Toro Company yesterday (19 February) reported a record first quarter of trading – and predicted that the winter storms would help boost profits for the coming year. As a result, the company increased its forecast for all of 2015.
The snowstorms, “helped to spur demand, drive retail sales, control inventories and position us well for end-of-the-year business,” says Toro CEO Michael Hoffman.
Toro shares rose 9 cents to close at $68.81 a share Thursday.
Turnover rose 6 percent to $474 million amid strong professional snow equipment sales in the First Quarter that ended 30 January.

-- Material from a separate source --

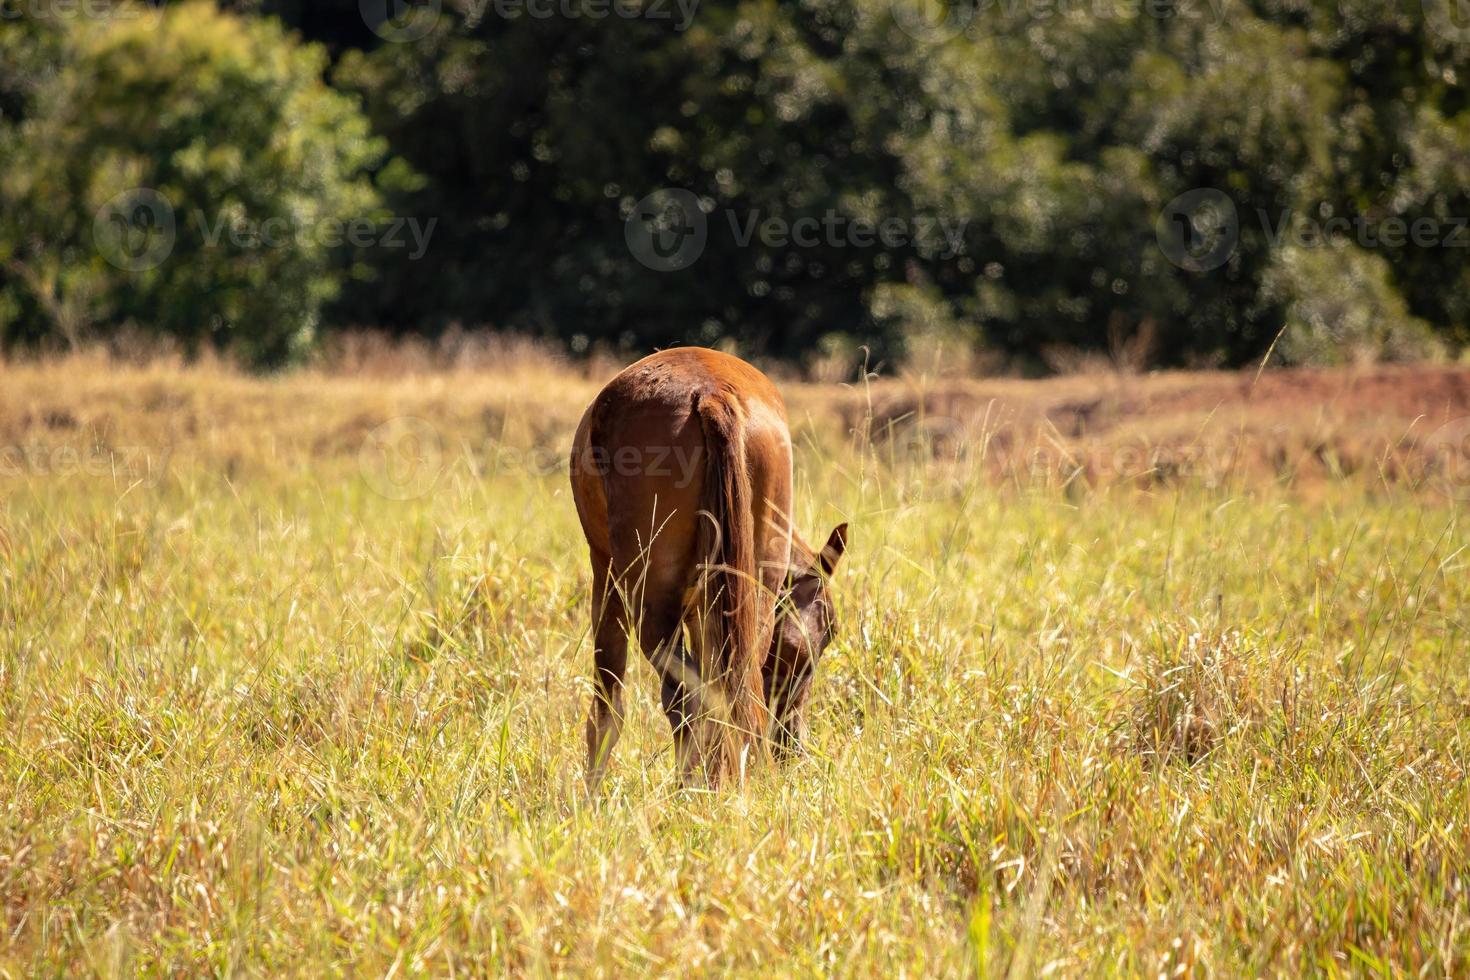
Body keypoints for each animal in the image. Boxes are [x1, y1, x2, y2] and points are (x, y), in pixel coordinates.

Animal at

Hoffman said that he was happy with results, which benefited from last year’s purchase of Boss, a maker of professional snowplough and de-icer equipment. “We are encouraged by that business and the sales it contributed to the quarter of around $29 million of new revenue.”
Toro is seeing fresh orders, new products in the pipeline and high optimism for an improved golf season for 2015. The company expects revenue to grow 8 to 10 percent.
However, Hoffman added that Toro wrestles with the impact of a strong U.S. dollar that made exports to Europe and other places more expensive. “Some foreign currencies have weakened significantly since December. We didn’t plan on that level of head wind,” he said.
Separately, Toro dealt with parts delays caused by labour issues affecting US ports. The end result was a quarter “challenged by lower shipments of residential ‘zero turn’ riding mowers due to supply inefficiencies” Hoffman said.
Homeowner product sales fell 8.7 percent to $134 million during the quarter. In contrast, professional sales, including Boss and global golf-related sales, jumped 15 percent to $340 million.